Through the Looking Glass
i just finished getting ctrans into a workable state. what is ctrans? in short, it translates comments in a foreign-language (i.e. russian) to english using google translate and some regex magic.
the project started when one of my buddies and i started looking at the zeus source code. zenmower got the first peek and mentioned all the comments being in russian; i started poking around looking for something to translate the comments. after ten minutes i couldn’t find anything, so as they say, if you want something done do it yourself. i snagged a python snippet to run google translate on text passed in. it seemed to work pretty well and handled breaking the text up into chunks, so i cleaned it up a bit to fit my coding standards and started writing code to plug into that.
i slapped together some regexes to scan for c-style comments and later scripting-language (i.e. python, perl, ruby) style ‘#’ comments. a couple of iterations later, i had some mostly-working code that featured
- file extension-based comment scanning (i.e. look for c-style comments in .cpp files, script-style comments in .pl files)
- a directory scanning mode and a single-file mode
- multiprocess directory scanning: the script builds a list of files that should be scanned (based solely on file extensions) and maps a pool of workers to scan through that list of files. i’ll talk more on the multiprocessing design later.
this code worked pretty well on the test files i generated, but choked on the zeus source, throwing the dreaded
UnicodeEncodeError. after digging around and finding some excellent resources on unicode that helped jog my memory and clarify a few things i wasn’t thinking about. i came up with a few notes for dealing with different file encodings:
- you decode a stream of bytes being read into the program from whatever encoding the file came in (i.e. utf-8) to a unicode string.
- you encode a unicode string to whatever file encoding you want it output as; for most files, you will likely want utf-8. if you want to print the string, it needs to be the same encoding as your terminal (i.e.
- it matters what encoding the file you are reading is. this was a problem for me, since the zeus source files were often not in utf-8 or ascii.
- file encoding detection if you really don’t know what format the file is in is extremely difficult and programatically doing this is akin to black magic. the chardet module is very useful but not always correct. case in point - the two test source files that ship with ctrans are saved as utf-8, but watch what happens when we try to guess the encoding on the python test file:
that’s a 90% confidence that the file uses a different encoding than it actually does. automagic should be used sparingly and with supervision.
one design issue that came up is that of concurrency. i had to decide whether to launch new processes for each network connection (i.e. chunk of text being translated) or per-file (resulting in several network connections in sequence per process). the network connections were definitely the bottleneck, but i had to make sure the text would be returned in the proper sequence (order is sort of important in source files). in this case, the simplest answer to ensure the correctness of information, and given that files are the smallest atomic units, is to launch a new process to translate a file. given a list of the files that need to be translated, python’s multiprocessing.Pool.map() makes it incredibly easy to set up a worker pool.

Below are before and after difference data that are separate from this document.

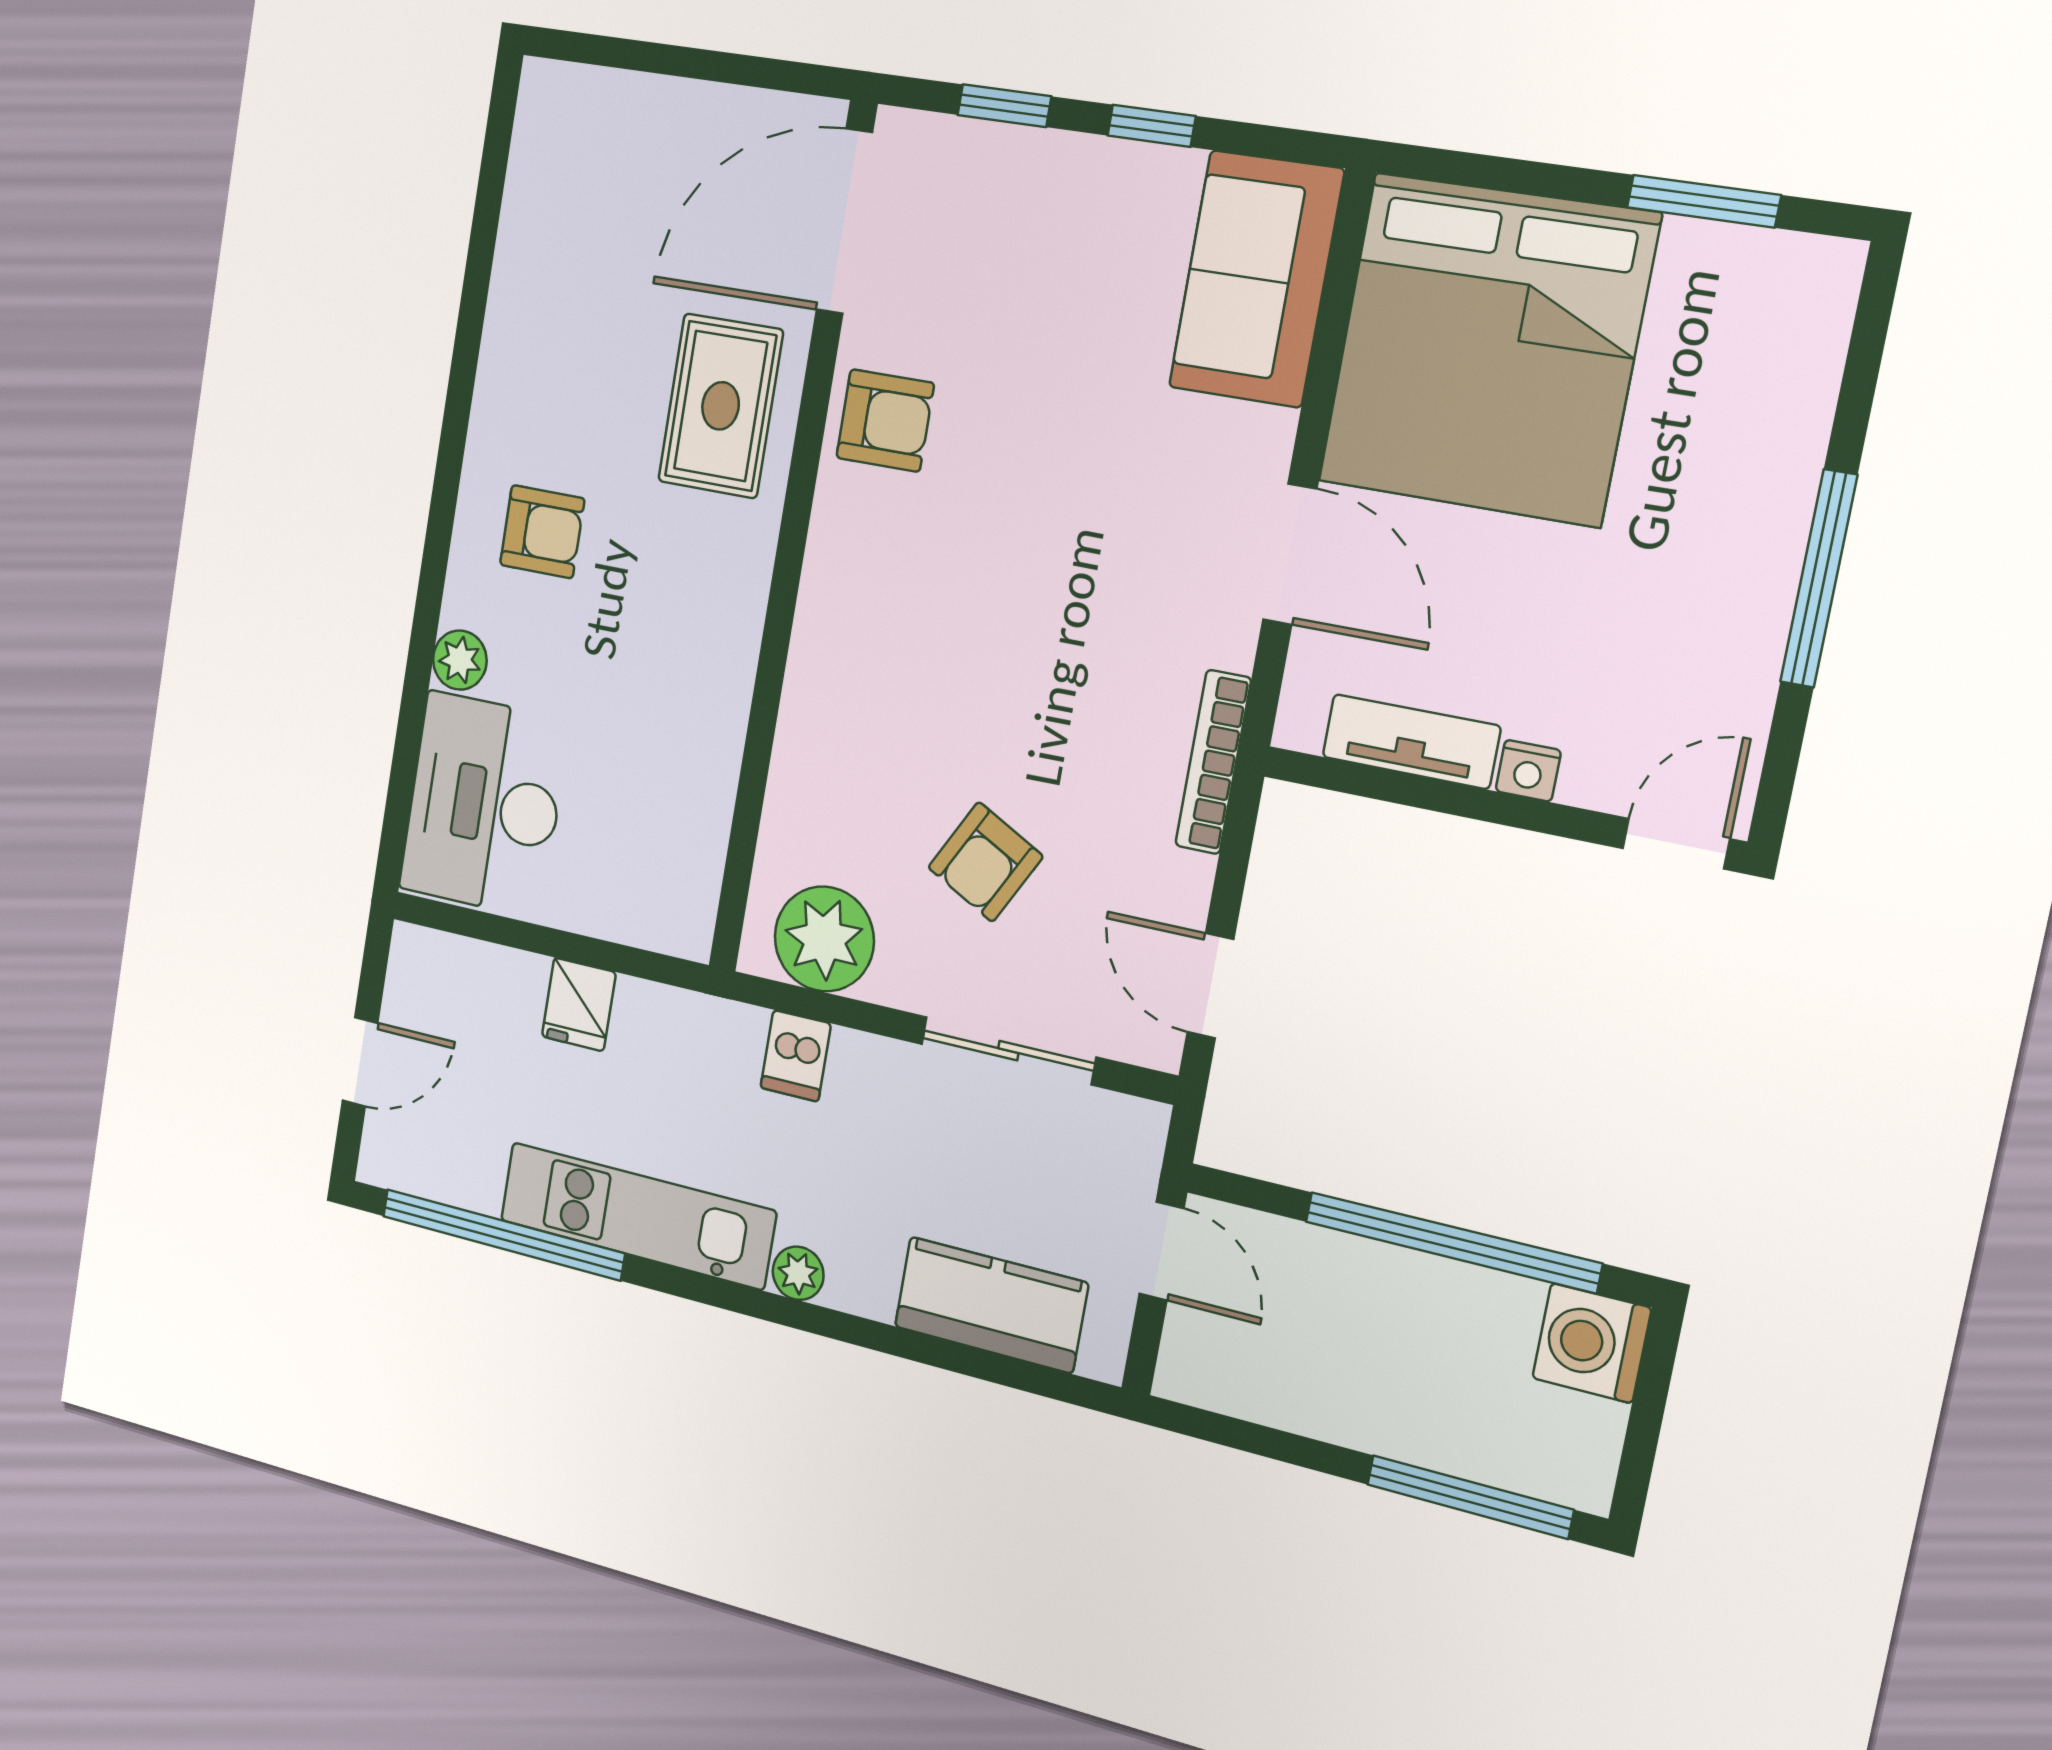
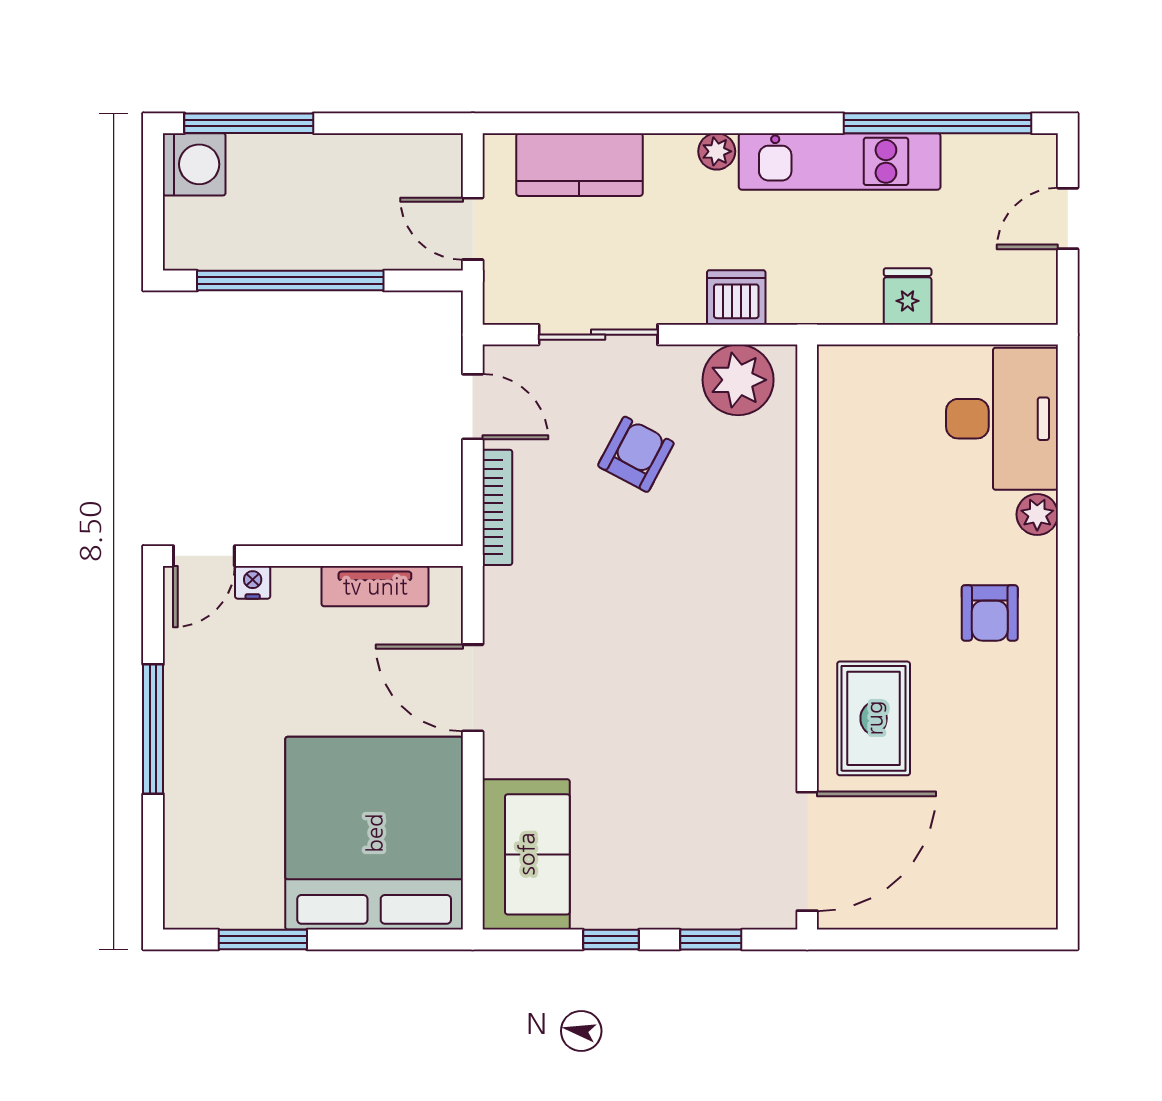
armchair: (885, 420) -> (756, 727), removed
armchair: (542, 532) -> (990, 613), turned -90
bookcase: (1213, 762) -> (497, 507), moved
nightstand: (1528, 771) -> (253, 582), moved
dishwasher: (796, 1056) -> (736, 297), width x1.38
washing machine: (1592, 1343) -> (194, 164), moved

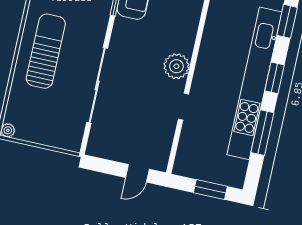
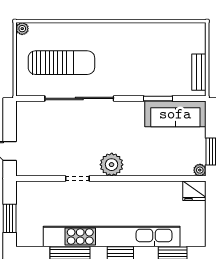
sun lounger: (46, 51) -> (61, 63), moved

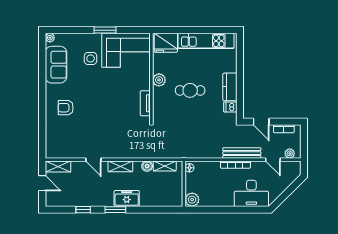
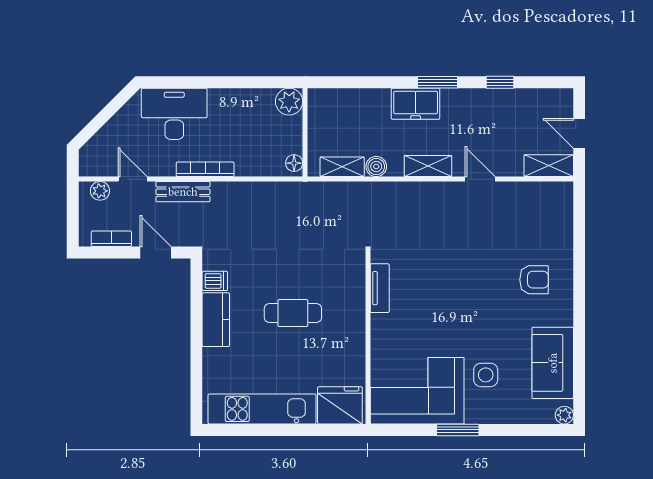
plant: (159, 80) -> (353, 333), removed
bench: (242, 153) -> (183, 192), width x0.73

concurrency also factored into how the file encoding guessing would work - my original idea was to modify the global variable
decodeas and set this based on whatever encoding the file was guessed to be. however, proper concurrency requires locking and ensuring the consistency of that variable’s state. it requires far less work to return the encoding as a string and set a local variable in the
scan_file() function - the encoding string takes a minimal amount of memory and avoids the variable getting into an inconsistent state.
ctrans is still in a fairly rough state, but i think given the original goals - giving zenmower and me fast english translations (as best as could be done) of the comments in the source - the program does this fairly well. of course, it stills requires verification to ensure that the proper encodings are being used but it does work fairly quickly, the biggest slowdown typically being the network speed.
the first commit was 2011-05-11 in the afternoon and the latest commit with what i consider revison 1.0 was committed 2011-05-13 - two days of coding, mostly hampered by network issues at home, to get working code.
the source code is available at the github repo linked at the beginning. one planned improvement is to guess file encodings based on the average encoding detected in a directory (i.e. to compensate for possible variations in detected encoding and baesd on the assumption that encoding doesn’t vary over a directory). the code also could be cleaned up quite a bit.
the important thing is that i have working code to show…